The Institute of Biological and Medical Imaging (IBMI) of the HelmholtzZentrum München and the Technische Universität München focuses on the development and propagation of in-vivo imaging technology to the life sciences. These developments aim to applications spanning from basic research and drug discovery to pre-clinical imaging and clinical translation.
Biomedical imaging is increasingly becoming a keystone in bio-medical studies enabling a new paradigm of discovery by bridging the gap between research performed in-vitro and the clinical application. Fueled by key developments in in-vivo reporting on physiology and cellular and sub-cellular function and necessitated by corresponding applications to systems biology, -omics research, pre-clinical studies and their propagation towards molecular medicine, modern imaging approaches go beyond the anatomical or functional imaging of conventional radiological approaches and enable fundamentally new interrogations at the cellular, proteomic and genomic level. As such, modern biomedical imaging is enabling new insights into biological research and accelerates the propagation of new knowledge towards pre-clinical and clinical stages with the goal of improving healthcare and identifying cure faster than ever before.
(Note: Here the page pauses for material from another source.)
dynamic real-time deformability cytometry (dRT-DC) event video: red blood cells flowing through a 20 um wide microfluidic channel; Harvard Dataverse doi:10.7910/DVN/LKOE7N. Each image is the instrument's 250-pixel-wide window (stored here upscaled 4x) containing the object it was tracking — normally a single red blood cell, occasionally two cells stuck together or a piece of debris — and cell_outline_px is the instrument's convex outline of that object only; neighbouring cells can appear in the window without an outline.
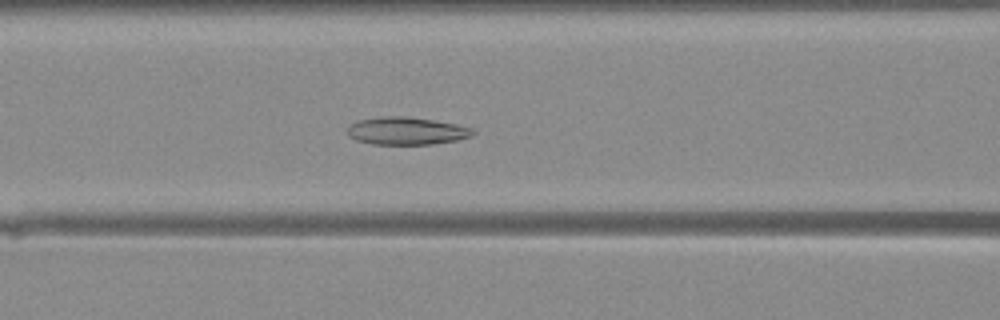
{"species": "Egyptian fruit bat (a non-hibernating species)", "species_latin": "Rousettus aegyptiacus", "temperature_condition": "warm", "stored_images_in_passage": 43, "camera_frame_rate_fps": 3000, "um_per_image_px": 0.085, "animal": {"sex": "female"}, "frame": {"image": 1, "passage_image": 19, "time_ms": 6.0, "image_size_px": [1000, 320], "cell_outline_px": [[476, 132], [472, 136], [456, 140], [432, 144], [372, 144], [356, 140], [348, 136], [348, 128], [356, 120], [384, 116], [404, 116], [432, 120], [456, 124], [472, 128]], "centroid_in_image_um": [34.55, 11.13], "position_along_channel_um": 132.1, "area_um2": 20.11}}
Supported by the Chair of Biological Imaging at the Technical University of Munich, IBMI plays a central role into engineering necessary technology and work-platforms that enable in-vivo imaging from living micro-organisms to humans. With strategic locations at the Hemholtz Munich Center campus and the Technical University of Munich City Campus and Hospital, the Institute further connects basic research and clinical need and serves as an educational unit in imaging technology and application. To achieve these goals, IBMI integrates highly interdisciplinary skills and bridges mathematics, physics, engineering, chemistry, biology and medicine and invests in key focus areas, including the development of new imaging devices and multi-modality systems, advancing imaging and image reconstruction theories and methods, development of animal models for the interrogation of new technologies at the biological, pre-clinical and clinical level and advanced data and image processing methods and medical informatics. Key application areas include the development of new tools for the biomedical laboratory as well as the investigation of imaging methods for diagnostic and disease monitoring and treatment in key areas including cancer, inflammation, cardiovascular and neurodegenerative disease.